Colorado borders Utah, and many residents are only a hop, skip and a jump away – though Salt Lake City to Colorado Springs is still an eight hour drive in good (summer) weather. Media coverage of Utah’s next door neighbor breaking out the pot has been incessant, and it’s probably because Colorado is the first place in the world – yes, the entire world – to legally sell marijuana to anyone over the age of 21 in fully licensed retail stores. So yeah, kind of a big deal. And while much of Utah’s current news reporting is focused on the same-sex marriage debate, there are still many Utahn eyes watching Colorado, not to mention its interstate highways.
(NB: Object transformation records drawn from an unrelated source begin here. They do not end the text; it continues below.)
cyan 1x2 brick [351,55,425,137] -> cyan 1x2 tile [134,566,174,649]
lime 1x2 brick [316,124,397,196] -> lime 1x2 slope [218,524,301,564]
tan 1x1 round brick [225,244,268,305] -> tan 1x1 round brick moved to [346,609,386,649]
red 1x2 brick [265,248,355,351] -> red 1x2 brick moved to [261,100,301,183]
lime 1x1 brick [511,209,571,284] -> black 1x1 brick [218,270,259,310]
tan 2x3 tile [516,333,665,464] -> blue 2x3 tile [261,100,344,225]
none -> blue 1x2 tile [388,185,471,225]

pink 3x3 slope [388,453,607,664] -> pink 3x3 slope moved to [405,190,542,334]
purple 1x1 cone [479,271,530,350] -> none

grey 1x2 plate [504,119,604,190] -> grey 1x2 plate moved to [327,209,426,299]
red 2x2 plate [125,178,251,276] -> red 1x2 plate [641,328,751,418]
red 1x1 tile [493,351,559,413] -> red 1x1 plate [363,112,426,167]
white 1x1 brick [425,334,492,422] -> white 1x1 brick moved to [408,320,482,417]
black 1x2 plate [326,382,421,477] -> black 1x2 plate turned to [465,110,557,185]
Under a Utah law known informally as the “metabolite statute,” drivers on Utah roads can’t legally operate a vehicle with any amount of a controlled substance in their system. Lawyers in Utah know that THC can be detected in the bloodstream and urine for up to several weeks after initial ingestion, so residents who mosey next door to partake in a pot party may find themselves returning home to Utah to a less than welcoming environment, even if they aren’t high. The interesting thing (and apparent legal controversy) about the metabolite statute is that according to several state toxicology officials, the THC metabolite that can be detected days and weeks after ingestion “has no pharmacological activity.” Translation: the driver who smoked out a month ago doesn’t actually have impaired driving from marijuana. But Utah doesn’t care. The DUI charge is the same as if a driver had stepped out of a bar, swimming in booze. Some Utah lawyers recognize the illogic inherent in this argument; however, officials are interested in protecting public safety, and no state official -elected or otherwise – wants to appear soft when it comes to safety on Utah roadways.
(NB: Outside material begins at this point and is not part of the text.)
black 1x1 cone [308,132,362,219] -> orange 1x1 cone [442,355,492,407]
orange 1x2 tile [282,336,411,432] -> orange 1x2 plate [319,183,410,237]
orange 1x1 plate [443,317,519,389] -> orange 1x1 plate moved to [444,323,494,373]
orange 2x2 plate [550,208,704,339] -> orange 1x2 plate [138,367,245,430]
Details of the statute and its room for prosecution and defense are complicated. The state code provides three defenses:
1. The marijuana was involuntarily ingested.
2. It was prescribed.
3. It was “otherwise legally ingested.”
However, this poses problematic for consumers under the amendment passed in Colorado in November. Amendment 64 is tricky. On one hand, it legalizes marijuana while on the other reiterates that federal law recognizes marijuana as an illegal drug. Tricky indeed. And the latter provides, most likely, the strongest argument for Utah prosecutors: who, really, can legally ingest marijuana (even next door) when the big guys on Capitol Hill still say it’s not okay. Matthew Piper, writer of the Salt Lake Tribune article, regrets that the Utah Attorney General’s Office didn’t respond to questions of clarification on the federal law, but Utah lawyers will have plenty to deal with either way. It will also be interesting to see how the public responds to the question of impaired driving, especially as Colorado establishes its own impairment studies and policy changes.